We have designed our business model around the dignity and privacy of individuals. We have adopted rigorous physical, technical, procedural, and legal safeguards to protect your information. We encrypt your information when in transit, we don't sell your information, we limit internal and external access to your information, and if you ever need to close your account we remove your personally identifiable information.
Codias and our affiliates may collect information about you when you use our applications, websites, other products and services, and through other interactions and communications you have with us (collectively "Services"). We use this information to provide, maintain, protect, and improve our Services.
2.1 Personal Information
We may collect personal information about you such as your name, email, phone, address, sex, age, and other similar types of information when you use our Services. Most of this information is used on your profile so other users can find, connect, and interact with you on our network, but we may also use it to communicate with you and for other similar purposes. If you ever choose to close your account, we remove your personally identifable information.
2.2 Content Information
We may collect content that you create and provide while using our Services such as updates, news, blogs, messages, images, videos, actions you take, and other similar types of information. We use your content primarily to display to other users on our network. When you send a message, the only member that can view your message is the recipient(s). When you post an update, the only members who can view your post are allies who you have chosen to connect with. When you post news or a blog, every member on Codias can view your post. When you post news and blogs, you may choose to make them visible to the public Internet. If you choose to make your content viewable by the public Internet, any user on the Internet can view your content and your content may be indexable by search engines.
2.3 Sensitive Information
2.4 Technical Information
We may collect technical information about your usage of our Services, such as your device, browser, and other similar types of information contained in server logs and related sources. We use this information to understand how you and other users are using and interacting with our Services, so we can optimize and improve our Services in the future. We also use this information to protect you and other users from external and inside threats, and to resolve technical issues that inevitably arise in the context of software development.

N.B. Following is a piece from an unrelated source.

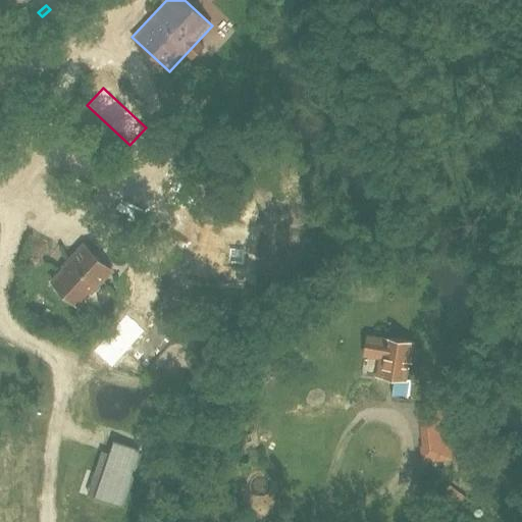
[(248,281),(251,232),(197,228),(193,276),(248,281)]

2.5 Third-Party Information
We may collect and combine information about you from third-party sources. For example, if you choose to import contacts, integrate your social media accounts, or if you engage with a separate app or website that uses our API (or whose API we use), we may receive information about you or your connections from the third-party. We use this information to deliver and enhance our Services.
2.6 Cookie Information
We are serious about protecting your information and have taken extraordinary steps to protect your information from both external and internal threats.
3.1 Physical Premises
Your information must physically reside somewhere and those premises must be protected. We host your information in the physical data centers operated by Amazon Web Services which has developed one of the premier data security regimes in the world and can provide a level of protection for your information that we simply cannot provide on our own at this time.
3.2 Data Encryption
We employ a variety of technical safeguards to protect your information. We encrypt all traffic sent to or from our servers (data in transit) using an Extended Verification SSL Certificate issued by DigiCert which features the maximum 256-bit encryption with the SHA-2 hashing algorithm. We encrypt your sensitive information while it is being stored (data at rest) using the AES-256 encryption standard with the bcrypt hashing algorithm.
3.3 Strong Passwords
We require all users to use strong passwords which must have 6 or more characters and include upper and lowercase letters, and at least one number. To prevent bruteforce attacks, we limit the number of unsuccessful logins to 10 attempts before you are required to reset your password using your email account that we have on file.
3.4 Two-Step Verification
To prevent a third-party who may gain access to your password from accessing your account, we equip you with an advanced security option called "two-step verification" that requires both a password and a secret code that is sent to your device in order to login successfully. In other words, even if someone obtains your password, they would still need access to your device to access your account.
3.5 Employee Security
We place strict access controls on our Services so employees can only access information that they "need to know". Employees never have access to your sensitive information. We require all employees to sign non-disclosure agreements and all independent contractors are required to meet minimum privacy standards. We log and monitor all API calls to our servers so we can audit and detect any irregularities.
3.6 Vendor Security
We require third-party vendors to sign non-disclosure agreements and/or to meet certain minimum privacy standards. We have also sought to limit our reliance on third-party vendors to the maximum extent possible in order to minimize external risks to your information.